Брат у нее в мыслях не возникает, но в ней просыпается злоба на всех тех мужчин, которые могут ее вожделеть. Так как дело обычно происходит в барах или клубах, то она начинает вести себя вызывающе, так, что привлекает внимание многих мужчин из тех, кто там присутствует. С кем-то она заигрывает, с кем-то ссорится, кого-то провоцирует. Финал всегда один: она идет в автомобиль с мужчиной, который хочет заняться с ней сексом, там распаляет его еще больше, а когда дело приближается к финалу – убегает (часто стащив из автомобиля какую-нибудь мелочь типа зажигалки). Это опасные игры, и Зина это знает, но она не может в такие моменты контролировать себя и наблюдает за собой со стороны – смотрит, как красивая и уверенная в себе женщина оставляет распаленного мужчину в дураках и радуется этому.
Когда опьянение проходит и она оказывается дома и в безопасности, она чувствует ужас и сомнения в собственной нормальности. Некоторое время она избегает алкоголя, но дело не в алкоголе, а в диссоциированных потребностях, и они снова начинают набирать силу. Зина не очень понимает, что происходит, деперсонализация нарастает, и в конце концов она как бы против своей воли снова идет в клуб, для того чтобы история повторилась.
Раздробленность и нецельность существования травматика лучше всего видна в его рассказах о своей жизни или конкретно о произошедшем.
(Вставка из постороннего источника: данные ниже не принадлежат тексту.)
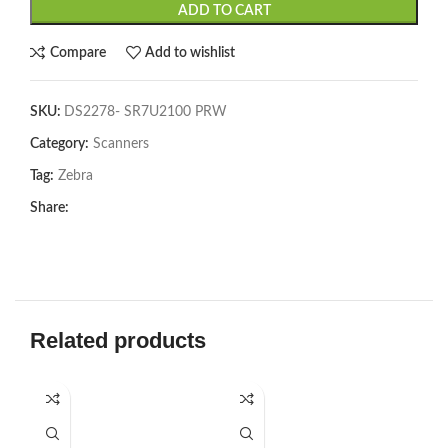
ADD TO CART
Compare
Add to wishlist
SKU:
DS2278- SR7U2100 PRW
Category:
Scanners
Tag:
Zebra
Share:
Related products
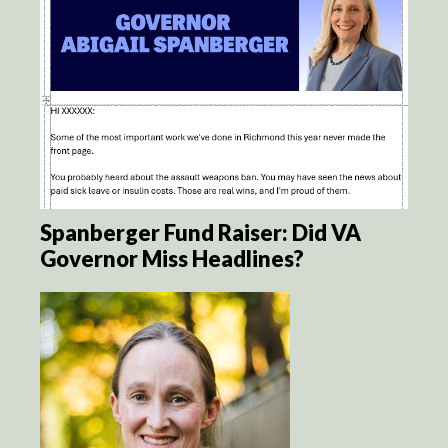
Spanberger Fund Raiser: Did VA
Governor Miss Headlines?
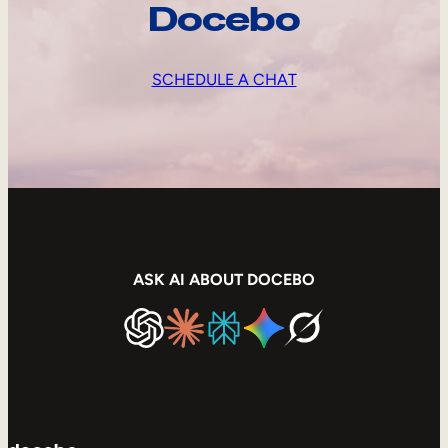
Docebo
SCHEDULE A CHAT
ASK AI ABOUT DOCEBO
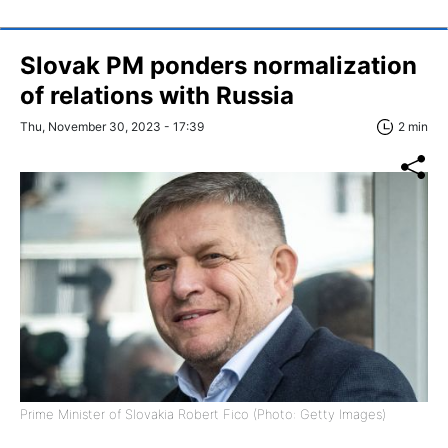
Slovak PM ponders normalization
of relations with Russia
Thu, November 30, 2023 - 17:39
2 min
Prime Minister of Slovakia Robert Fico (Photo: Getty Images)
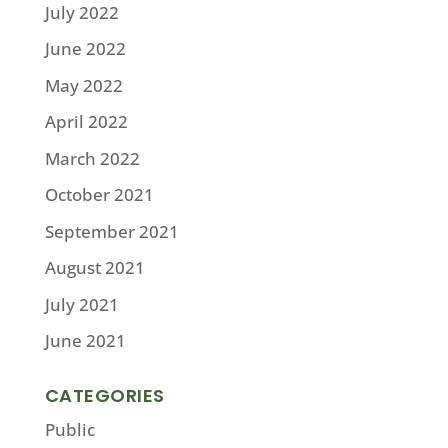
July 2022
June 2022
May 2022
April 2022
March 2022
October 2021
September 2021
August 2021
July 2021
June 2021
CATEGORIES
Public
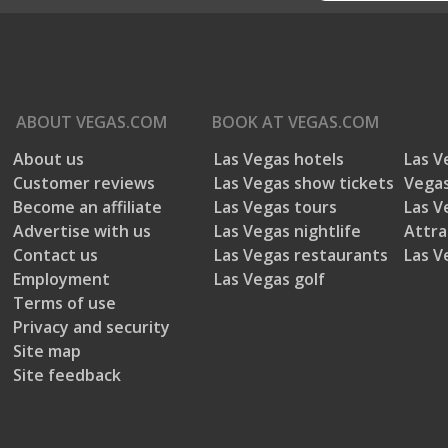
ABOUT
VEGAS.COM
BOOK AT
VEGAS.COM
About us
Las Vegas hotels
Las V
Customer reviews
Las Vegas show tickets
Vegas
Become an affiliate
Las Vegas tours
Las V
Advertise with us
Las Vegas nightlife
Attra
Contact us
Las Vegas restaurants
Las V
Employment
Las Vegas golf
Terms of use
Privacy and security
Site map
Site feedback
Гладкий, слитый в одно целое, последовательный рассказ называется нарративом. Пробелы в произошедшем – лакунами. Пустоты в рассказе о себе (фактические или эмоциональные) означают диссоциации. Терапевт ориентируется по этим лакунам. При наличии симптомов анальгезии и анестезии пробелы в воспоминаниях или чувствах могут оказаться единственным признаком того, что клиент переживает посттравматическую динамику.
Вот два рассказа Вероники, в начале и в конце терапии. В первом из них множество лакун и признаков травмации, хотя Вероника приходит на встречу с запросом, не имеющим к травме отношения: ей нужен совет о том, какую работу выбрать из двух похожих. Во втором рассказе (спустя почти три года) возникают последовательность, непрерывное восприятие своей жизни, интеграция произошедшего и возможность жить с этим дальше.
В октябре 2013 года Вероника рассказывает о себе так: «Ну, мои родители развелись, когда мне было три года. Папу я больше не видела, он недавно написал мне, но я не ответила. Жили с мамой, отношения были нормальные. Она работала санитаркой и была строгая, била меня иногда за плохие оценки, я плохо училась. Потом мы познакомились с мужем, поженились, я родила от него ребенка. Что еще рассказать? Подруг у меня никогда особо не было. С одноклассниками как-то не сложилось, потом тоже не появилось подруг. Сейчас не знаю, куда идти, в университете оставаться или идти в практику. Я не уверена, что закончу кандидатскую. И не знаю, смогу ли работать. Может, мне вообще стоит сменить профессию».
В августе 2016 это другой рассказ. Я специально прошу рассказать о себе, чтобы мы вместе смогли услышать историю ее жизни и то, как эта история изменилась. Вероника рассказывает: «Мои родители создали семью не потому, что любили друг друга, а потому, что мама забеременела и обнаружила это слишком поздно. Ни один из них не был готов ни к отношениям, ни к заботе о детях, но так часто происходило в то время. Окончательно они друг другу надоели тогда, когда появился мой младший брат. Мне было три года, я любила отца, тосковала по нему, обижалась на его уход и долгое время не хотела потом иметь с ним ничего общего – не искала его сама, не пошла с ним на контакт, когда он сам мне предложил. Я понимаю, почему я так сделала. Потом выяснилось, что он тяжело болел и через какое-то время умер. Мне жаль, что я была лишена отца всю свою жизнь и теперь уже его не обрету. Но я не знаю, что он мог бы мне дать.